**Source texts of formatted documents**
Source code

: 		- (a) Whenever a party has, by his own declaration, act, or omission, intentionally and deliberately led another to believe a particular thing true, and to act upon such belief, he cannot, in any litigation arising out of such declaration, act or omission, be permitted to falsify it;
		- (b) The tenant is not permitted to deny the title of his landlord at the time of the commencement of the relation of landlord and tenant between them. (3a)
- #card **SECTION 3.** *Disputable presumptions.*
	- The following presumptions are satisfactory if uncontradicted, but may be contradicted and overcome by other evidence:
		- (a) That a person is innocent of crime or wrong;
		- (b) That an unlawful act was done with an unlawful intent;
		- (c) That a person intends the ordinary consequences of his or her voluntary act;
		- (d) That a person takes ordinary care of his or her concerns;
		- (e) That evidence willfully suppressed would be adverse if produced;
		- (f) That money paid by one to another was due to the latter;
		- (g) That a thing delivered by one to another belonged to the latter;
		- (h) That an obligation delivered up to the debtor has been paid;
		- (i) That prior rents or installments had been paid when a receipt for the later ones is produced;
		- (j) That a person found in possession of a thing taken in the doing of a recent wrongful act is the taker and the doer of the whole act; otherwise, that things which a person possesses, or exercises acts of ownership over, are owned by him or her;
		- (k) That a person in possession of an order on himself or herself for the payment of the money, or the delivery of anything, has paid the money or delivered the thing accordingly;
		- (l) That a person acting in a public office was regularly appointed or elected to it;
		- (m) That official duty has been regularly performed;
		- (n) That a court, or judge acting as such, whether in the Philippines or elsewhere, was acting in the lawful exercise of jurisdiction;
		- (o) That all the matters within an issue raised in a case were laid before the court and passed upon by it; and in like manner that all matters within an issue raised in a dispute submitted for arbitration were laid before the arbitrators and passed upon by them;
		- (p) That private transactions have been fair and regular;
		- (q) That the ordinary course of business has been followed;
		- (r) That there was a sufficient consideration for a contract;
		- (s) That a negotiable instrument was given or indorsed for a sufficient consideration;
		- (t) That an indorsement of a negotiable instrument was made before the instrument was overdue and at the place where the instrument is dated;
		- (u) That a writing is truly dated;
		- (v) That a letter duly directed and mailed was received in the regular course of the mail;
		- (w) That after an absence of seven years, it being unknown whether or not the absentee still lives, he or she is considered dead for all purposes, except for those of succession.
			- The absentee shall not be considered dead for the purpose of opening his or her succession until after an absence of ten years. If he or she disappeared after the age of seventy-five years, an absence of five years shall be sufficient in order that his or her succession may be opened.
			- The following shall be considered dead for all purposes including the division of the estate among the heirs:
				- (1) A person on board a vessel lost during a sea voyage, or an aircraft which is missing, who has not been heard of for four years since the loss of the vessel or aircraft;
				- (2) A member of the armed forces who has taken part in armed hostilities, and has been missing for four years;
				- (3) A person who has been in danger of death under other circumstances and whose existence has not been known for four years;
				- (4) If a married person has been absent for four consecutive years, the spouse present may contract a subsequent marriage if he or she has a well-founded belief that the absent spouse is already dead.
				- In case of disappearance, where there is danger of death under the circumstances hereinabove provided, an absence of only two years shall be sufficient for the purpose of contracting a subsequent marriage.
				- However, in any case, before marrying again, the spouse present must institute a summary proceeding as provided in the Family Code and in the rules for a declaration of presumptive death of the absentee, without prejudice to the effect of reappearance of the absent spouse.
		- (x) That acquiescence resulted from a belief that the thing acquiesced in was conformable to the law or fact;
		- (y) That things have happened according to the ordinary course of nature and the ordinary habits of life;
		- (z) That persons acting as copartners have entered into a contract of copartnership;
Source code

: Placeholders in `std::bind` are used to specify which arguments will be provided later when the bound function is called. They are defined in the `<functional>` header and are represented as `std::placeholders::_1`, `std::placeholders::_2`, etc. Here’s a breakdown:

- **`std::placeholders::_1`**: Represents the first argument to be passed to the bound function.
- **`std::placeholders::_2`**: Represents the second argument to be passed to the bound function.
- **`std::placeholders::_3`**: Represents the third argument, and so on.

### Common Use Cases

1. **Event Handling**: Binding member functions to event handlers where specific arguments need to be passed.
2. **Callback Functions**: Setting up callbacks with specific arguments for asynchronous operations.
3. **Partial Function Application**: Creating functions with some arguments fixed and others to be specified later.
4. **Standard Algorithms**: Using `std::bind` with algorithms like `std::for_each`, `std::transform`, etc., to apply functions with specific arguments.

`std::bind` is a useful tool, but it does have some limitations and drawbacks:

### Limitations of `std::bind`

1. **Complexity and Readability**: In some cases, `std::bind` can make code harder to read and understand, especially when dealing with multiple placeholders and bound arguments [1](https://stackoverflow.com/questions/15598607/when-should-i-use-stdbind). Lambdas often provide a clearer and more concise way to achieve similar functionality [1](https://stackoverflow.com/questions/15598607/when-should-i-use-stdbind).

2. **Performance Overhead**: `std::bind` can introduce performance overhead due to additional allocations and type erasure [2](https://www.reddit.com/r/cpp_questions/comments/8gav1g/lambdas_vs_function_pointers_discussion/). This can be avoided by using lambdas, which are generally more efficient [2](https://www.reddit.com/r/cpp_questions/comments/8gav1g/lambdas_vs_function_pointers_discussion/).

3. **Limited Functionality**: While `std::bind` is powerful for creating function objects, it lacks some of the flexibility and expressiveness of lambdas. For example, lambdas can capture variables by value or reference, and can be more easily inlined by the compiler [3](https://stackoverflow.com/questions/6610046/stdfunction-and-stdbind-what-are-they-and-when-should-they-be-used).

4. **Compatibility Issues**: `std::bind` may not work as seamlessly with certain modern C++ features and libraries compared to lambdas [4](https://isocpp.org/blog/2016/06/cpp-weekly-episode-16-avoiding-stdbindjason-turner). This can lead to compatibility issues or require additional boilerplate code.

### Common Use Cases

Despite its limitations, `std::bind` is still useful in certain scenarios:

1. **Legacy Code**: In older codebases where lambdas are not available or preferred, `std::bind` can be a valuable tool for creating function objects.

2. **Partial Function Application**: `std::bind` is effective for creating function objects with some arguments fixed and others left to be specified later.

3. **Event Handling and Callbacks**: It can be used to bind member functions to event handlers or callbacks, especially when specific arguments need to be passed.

**What is expected**
From the data, list each line in which the string "court" appears.

**Result for this exercise**
		- (n) That a court, or judge acting as such, whether in the Philippines or elsewhere, was acting in the lawful exercise of jurisdiction;
		- (o) That all the matters within an issue raised in a case were laid before the court and passed upon by it; and in like manner that all matters within an issue raised in a dispute submitted for arbitration were laid before the arbitrators and passed upon by them;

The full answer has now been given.